Photo: AAP Image/Dean Lewins
We may never understand what motivated two terrorist gunmen to kill sixteen joyful people celebrating the Festival of Lights at Bondi on the afternoon of 14 December 2025 – Australia’s “Bloody Sunday”. The attack on the Jewish community was more than antisemitic. It was fundamentally anti-human.
Radicalised Islamic splinter-groups may have influenced the perpetrators to copy the 7 October 2024 Nova Music Festival slaughter in Gaza – Israel’s “Black Saturday”. Or it may have been two alienated misfits playing out their delusions in an act of violence more locally random than externally directed. Or it may have been driven by other violent pathologies, intersecting in nihilist mayhem. Or it may be those and many other factors in combination.
Australia’s intelligence agencies will have their work cut out to fit the pieces together and establish whether the slaughter might have been prevented.
The revulsion and shock of such events, particularly in a part of the world unfamiliar with mass killings, is palpable. The last massacre we witnessed was in Christchurch in 2019 when an Australian white supremacist Islamophobe gunman killed 51 people in what Prime Minister Ardern described as “one of New Zealand’s darkest days”. Radicalised racism attacks the very core of what it means to be a human being.
Initial responses to such trauma are typically performative and transactional.
It is natural to turn immediately to the blame-game and recrimination to relieve the pressure of horror.

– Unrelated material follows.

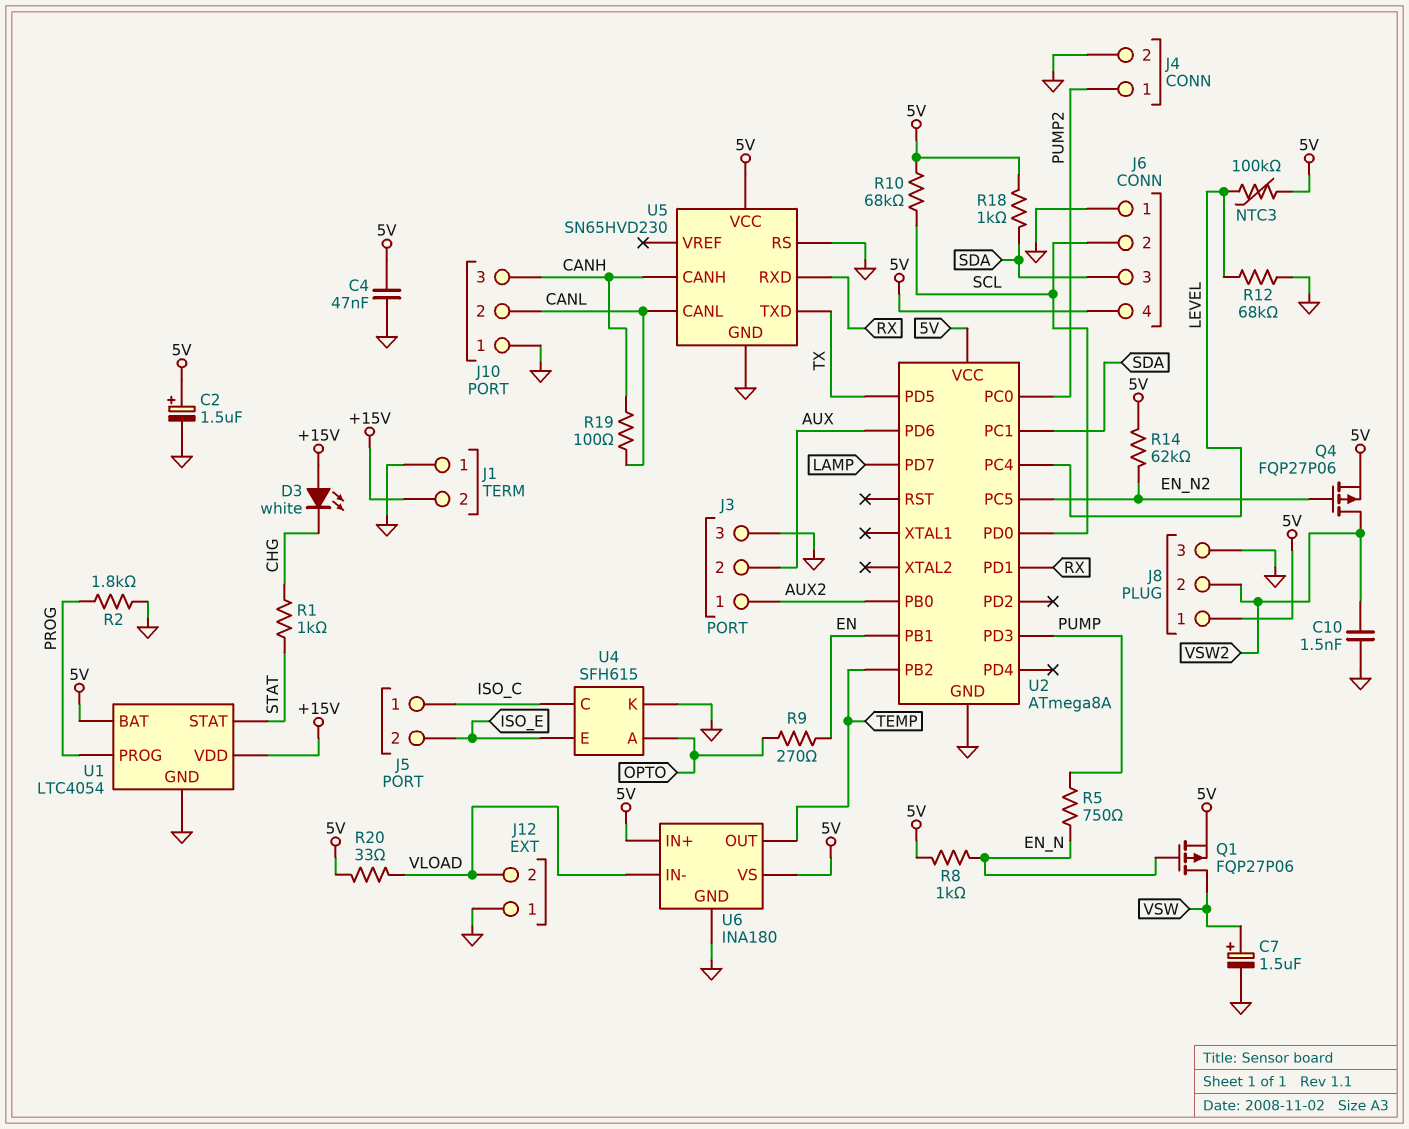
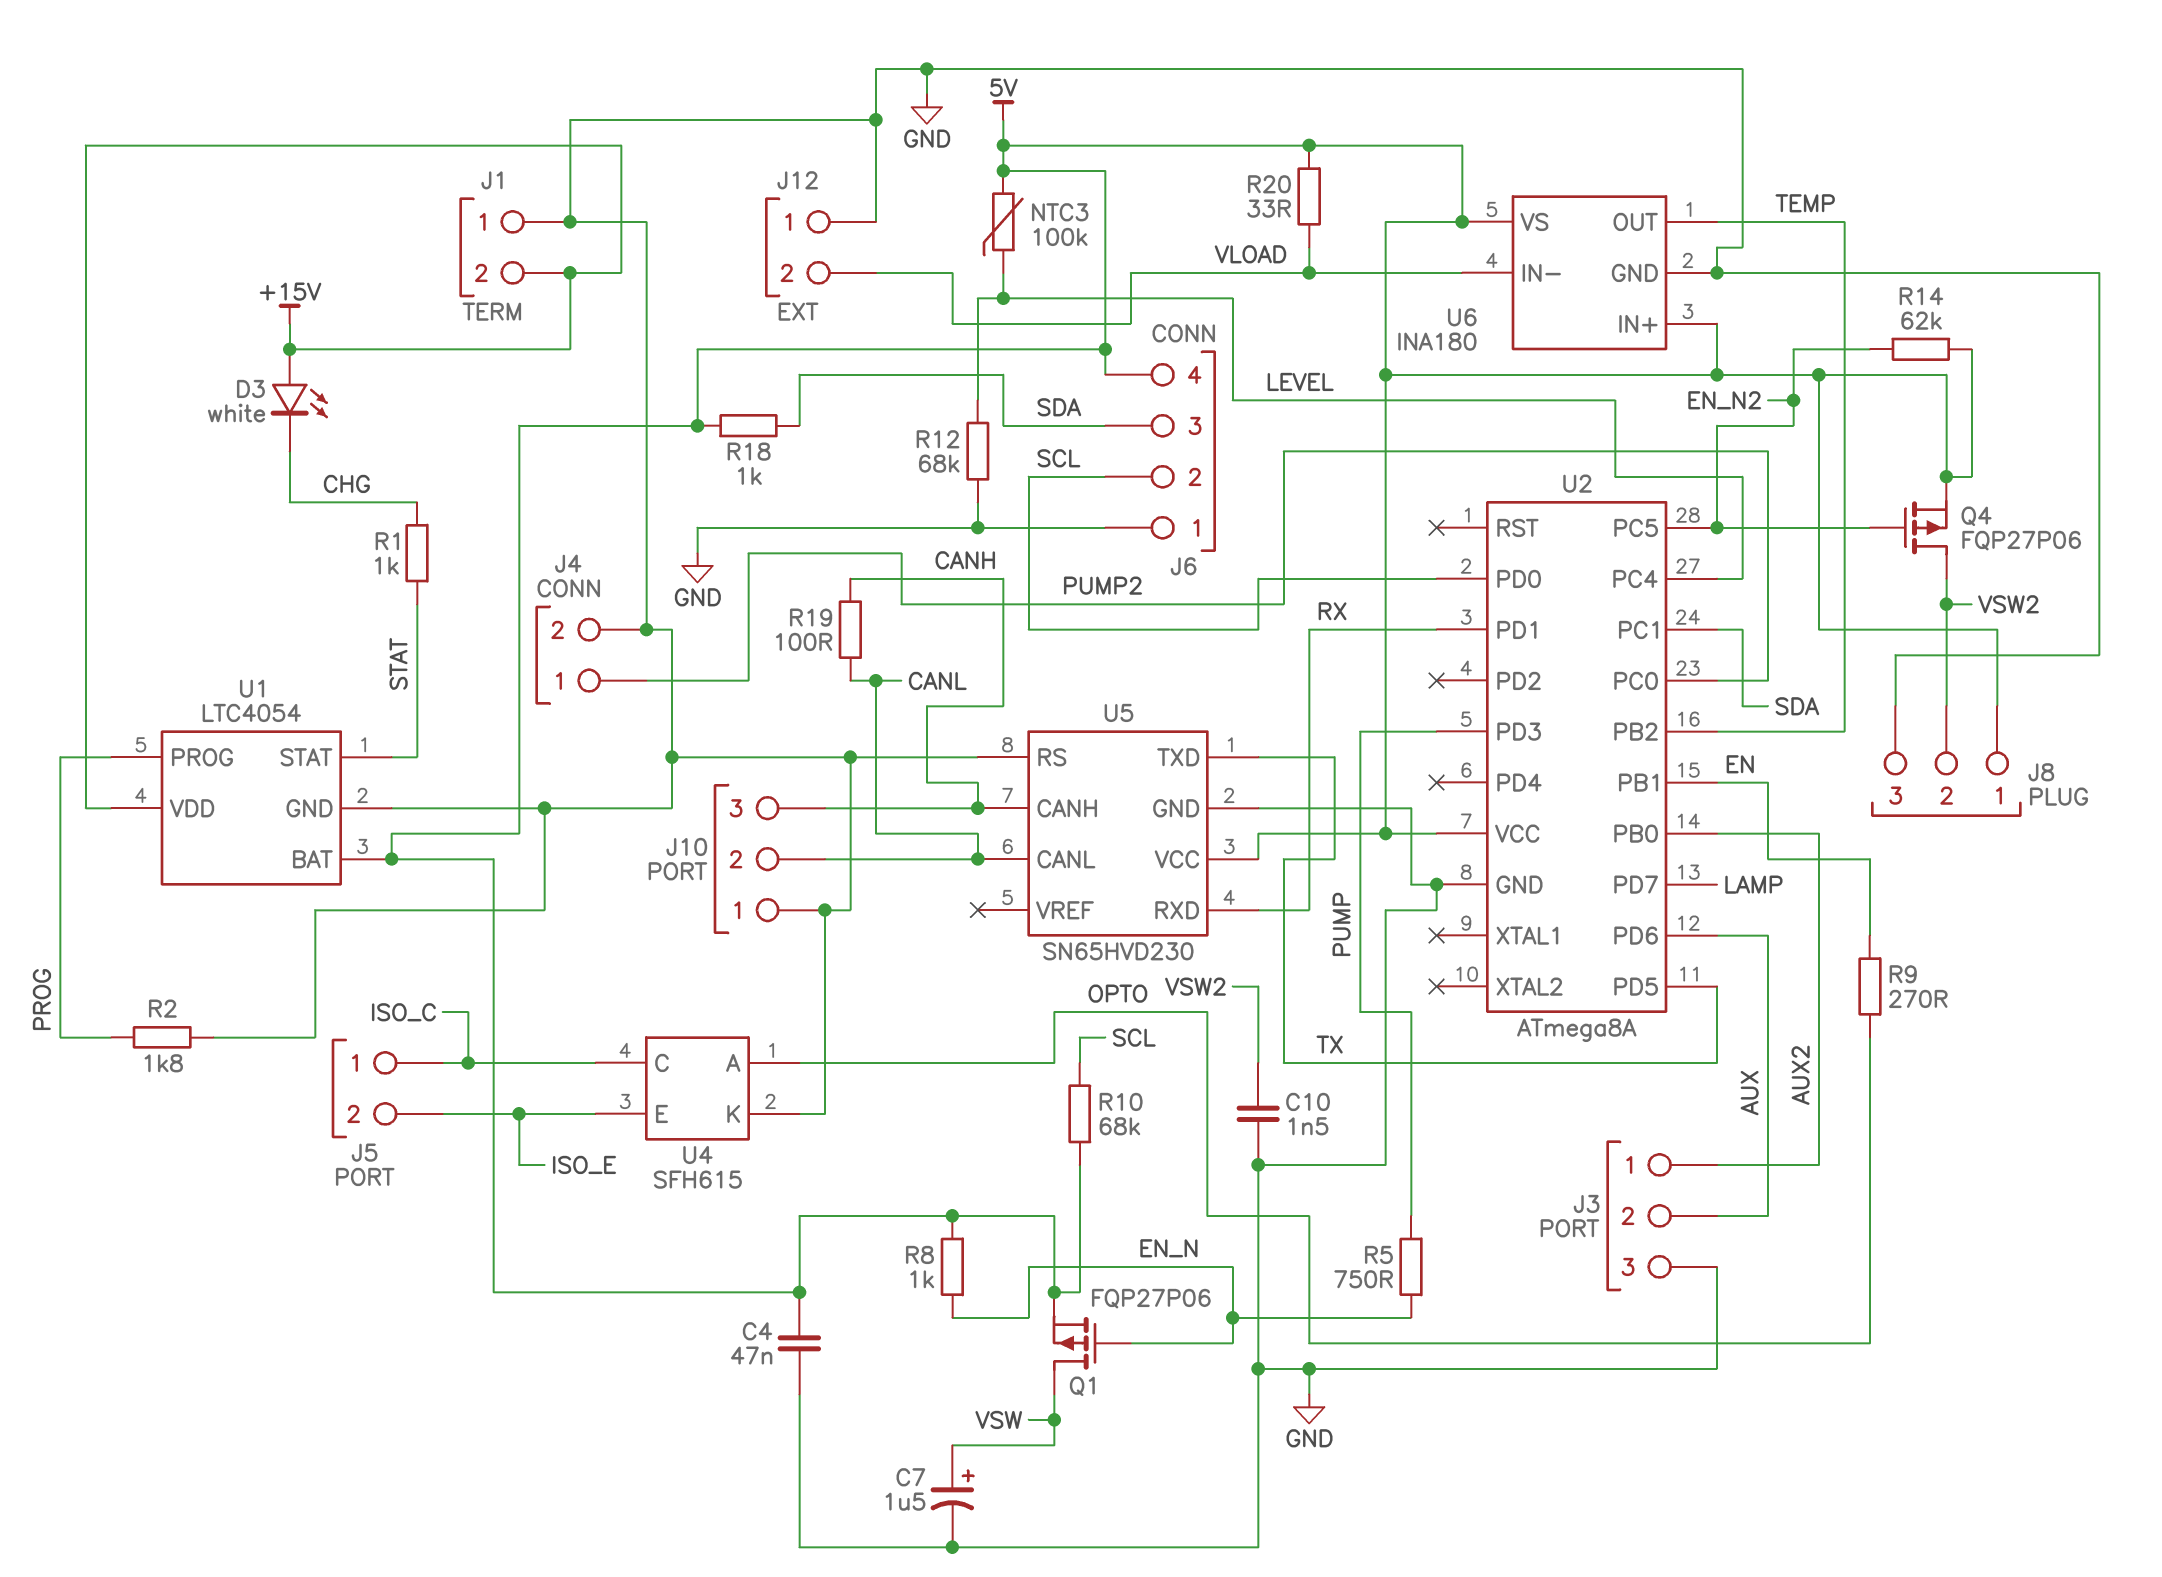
C2: 1.5uF (plus 5V, minus GND) -> none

Prime Minister Albanese has been denigrated and vilified. The planning and response of the NSW police has been challenged. ASIO’s competence has been questioned. There are calls for stronger gun laws, while the gun advocates chant “people, not guns, kill people”. More security legislation has been proposed, as have additional bans on hate speech, further restrictions on protest and harsher penalties on those who play in that particular cesspit.
At the same time, we have taken comfort from the actions of heroic people: Ahmed Al Ahmed and Boris and Sofia Gurman’s selfless bravery. Then there were those who stood in queues at hospitals to donate blood to the victims, the citizens who have laid wreaths and those in the Jewish community who have continued to celebrate Hanukkah, not in defiance but in solidarity.
Soon, the finger-pointing, name-calling, point-scoring and gesture-politics will give way to more considered and more embracing approaches to strengthening care, inclusion, resilience, respect and trust within our national community. And at the heart of that endeavour will be re-affirmation of and re-commitment to the rule of law as the core principle that defines our democracy and our national well-being.
The international community has been here before. We reeled from the desolation and destruction of WW2, its holocaust, its wanton slaughter of perhaps 80 million people that turned nations into rubble. We looked to the creation of a new dispensation, a new international order based on rules and agreements rather than capitulation.
And we found a new expression for what unites the peoples of the world: the dignity and value of each person by virtue of our shared humanity. The world’s leaders – and it should be remembered that Australia played a significant part in this enterprise – enacted the UN Charter, its preamble enshrining that basic principle. Human dignity is what underpins the rule of law. It is what underpins the mutuality of benefit and obligation. It is what underpins our democracy. It is what underpins our nation.
In a world where the rules are in abeyance and the principles that drive them are disavowed, the reconfirmation of the rule of law and its energising spirit is a significant task. But it is the critical one – a task that will define the quality of leadership at both the national and international levels.
From congregations to communities, from constituencies to the corridors of Parliament House, our leaders have no other option. They either step up, or they make way for others to do so.
Allan Behm is an advisor in the Australia Institute’s International and Security Affairs Program.
He was formerly responsible for coordinating national counter-terrorism arrangements.